> Work required
Produce word for word the lines of the data below running from the one that has "11 Hodge, Austin" to the one that has "16 Gilbert, Casey", inclusive, and no others.

> Data to process
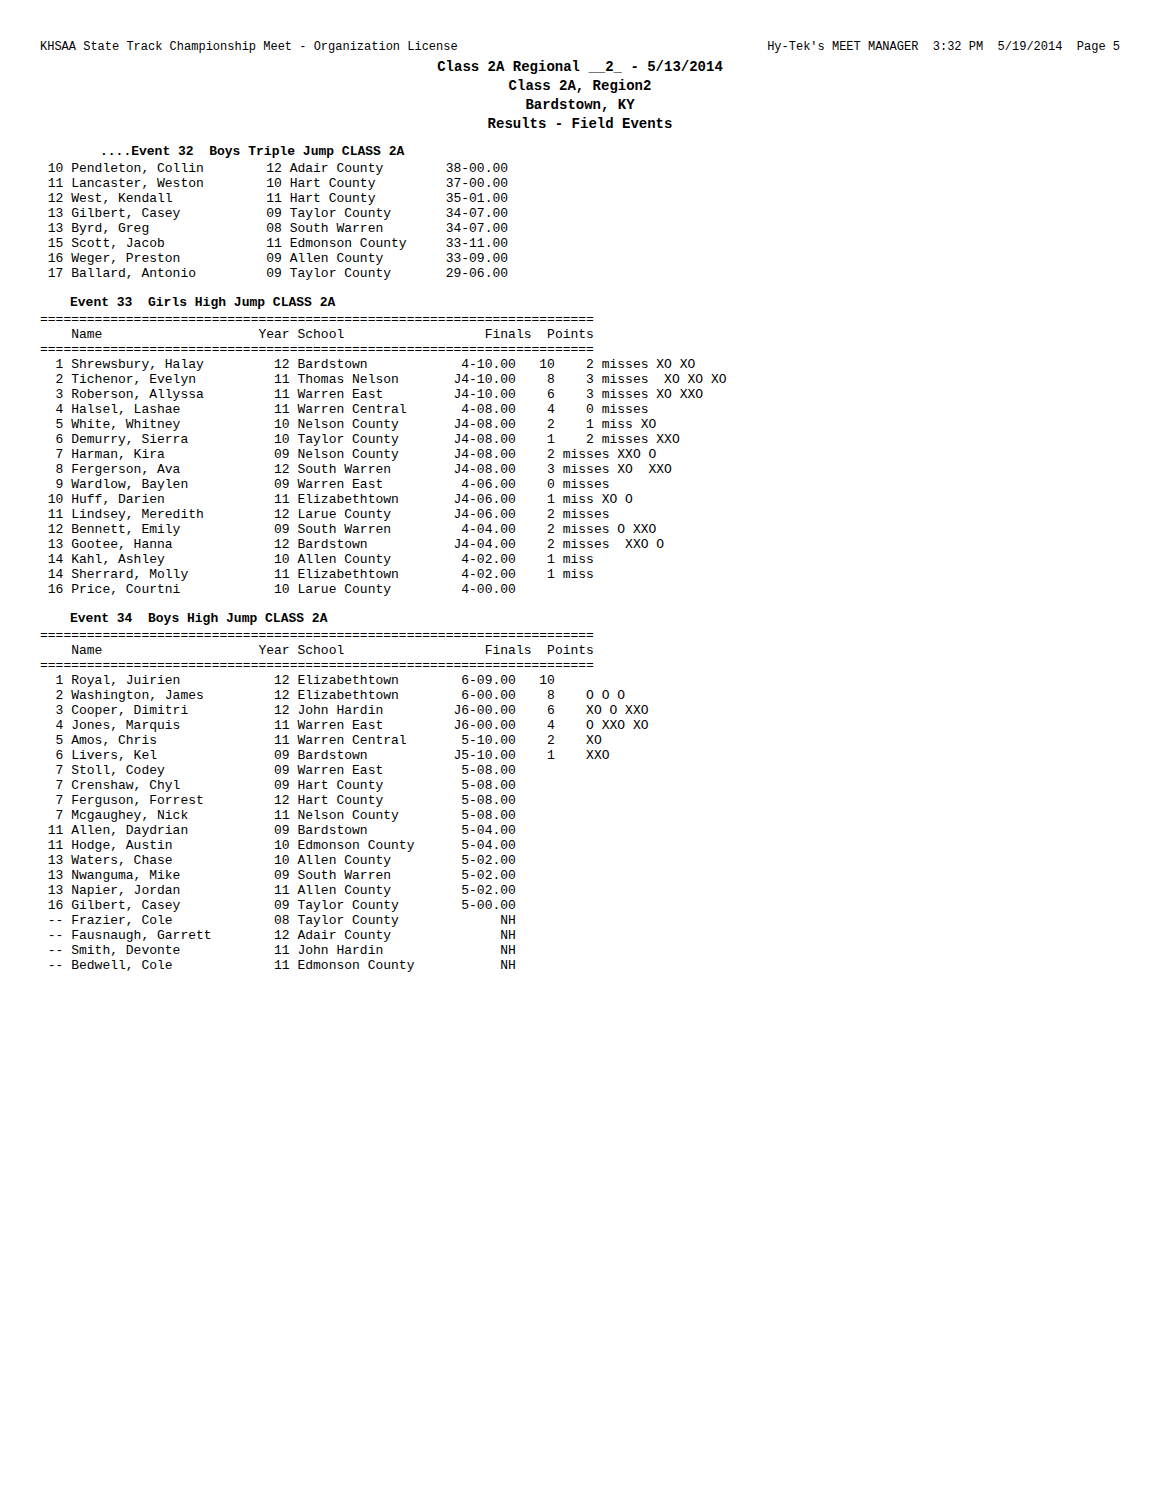KHSAA State Track Championship Meet - Organization License Hy-Tek's MEET MANAGER 3:32 PM 5/19/2014 Page 5
Class 2A Regional __2_ - 5/13/2014
Class 2A, Region2
Bardstown, KY
Results - Field Events
....Event 32 Boys Triple Jump CLASS 2A
 10 Pendleton, Collin        12 Adair County        38-00.00
 11 Lancaster, Weston        10 Hart County         37-00.00
 12 West, Kendall            11 Hart County         35-01.00
 13 Gilbert, Casey           09 Taylor County       34-07.00
 13 Byrd, Greg               08 South Warren        34-07.00
 15 Scott, Jacob             11 Edmonson County     33-11.00
 16 Weger, Preston           09 Allen County        33-09.00
 17 Ballard, Antonio         09 Taylor County       29-06.00
Event 33 Girls High Jump CLASS 2A
=======================================================================
    Name                    Year School                  Finals  Points
=======================================================================
  1 Shrewsbury, Halay         12 Bardstown            4-10.00   10    2 misses XO XO
  2 Tichenor, Evelyn          11 Thomas Nelson       J4-10.00    8    3 misses  XO XO XO
  3 Roberson, Allyssa         11 Warren East         J4-10.00    6    3 misses XO XXO
  4 Halsel, Lashae            11 Warren Central       4-08.00    4    0 misses
  5 White, Whitney            10 Nelson County       J4-08.00    2    1 miss XO
  6 Demurry, Sierra           10 Taylor County       J4-08.00    1    2 misses XXO
  7 Harman, Kira              09 Nelson County       J4-08.00    2 misses XXO O
  8 Fergerson, Ava            12 South Warren        J4-08.00    3 misses XO  XXO
  9 Wardlow, Baylen           09 Warren East          4-06.00    0 misses
 10 Huff, Darien              11 Elizabethtown       J4-06.00    1 miss XO O
 11 Lindsey, Meredith         12 Larue County        J4-06.00    2 misses
 12 Bennett, Emily            09 South Warren         4-04.00    2 misses O XXO
 13 Gootee, Hanna             12 Bardstown           J4-04.00    2 misses  XXO O
 14 Kahl, Ashley              10 Allen County         4-02.00    1 miss
 14 Sherrard, Molly           11 Elizabethtown        4-02.00    1 miss
 16 Price, Courtni            10 Larue County         4-00.00
Event 34 Boys High Jump CLASS 2A
=======================================================================
    Name                    Year School                  Finals  Points
=======================================================================
  1 Royal, Juirien            12 Elizabethtown        6-09.00   10
  2 Washington, James         12 Elizabethtown        6-00.00    8    O O O
  3 Cooper, Dimitri           12 John Hardin         J6-00.00    6    XO O XXO
  4 Jones, Marquis            11 Warren East         J6-00.00    4    O XXO XO
  5 Amos, Chris               11 Warren Central       5-10.00    2    XO
  6 Livers, Kel               09 Bardstown           J5-10.00    1    XXO
  7 Stoll, Codey              09 Warren East          5-08.00
  7 Crenshaw, Chyl            09 Hart County          5-08.00
  7 Ferguson, Forrest         12 Hart County          5-08.00
  7 Mcgaughey, Nick           11 Nelson County        5-08.00
 11 Allen, Daydrian           09 Bardstown            5-04.00
 11 Hodge, Austin             10 Edmonson County      5-04.00
 13 Waters, Chase             10 Allen County         5-02.00
 13 Nwanguma, Mike            09 South Warren         5-02.00
 13 Napier, Jordan            11 Allen County         5-02.00
 16 Gilbert, Casey            09 Taylor County        5-00.00
 -- Frazier, Cole             08 Taylor County             NH
 -- Fausnaugh, Garrett        12 Adair County              NH
 -- Smith, Devonte            11 John Hardin               NH
 -- Bedwell, Cole             11 Edmonson County           NH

> Output for this exercise
 11 Hodge, Austin             10 Edmonson County      5-04.00
 13 Waters, Chase             10 Allen County         5-02.00
 13 Nwanguma, Mike            09 South Warren         5-02.00
 13 Napier, Jordan            11 Allen County         5-02.00
 16 Gilbert, Casey            09 Taylor County        5-00.00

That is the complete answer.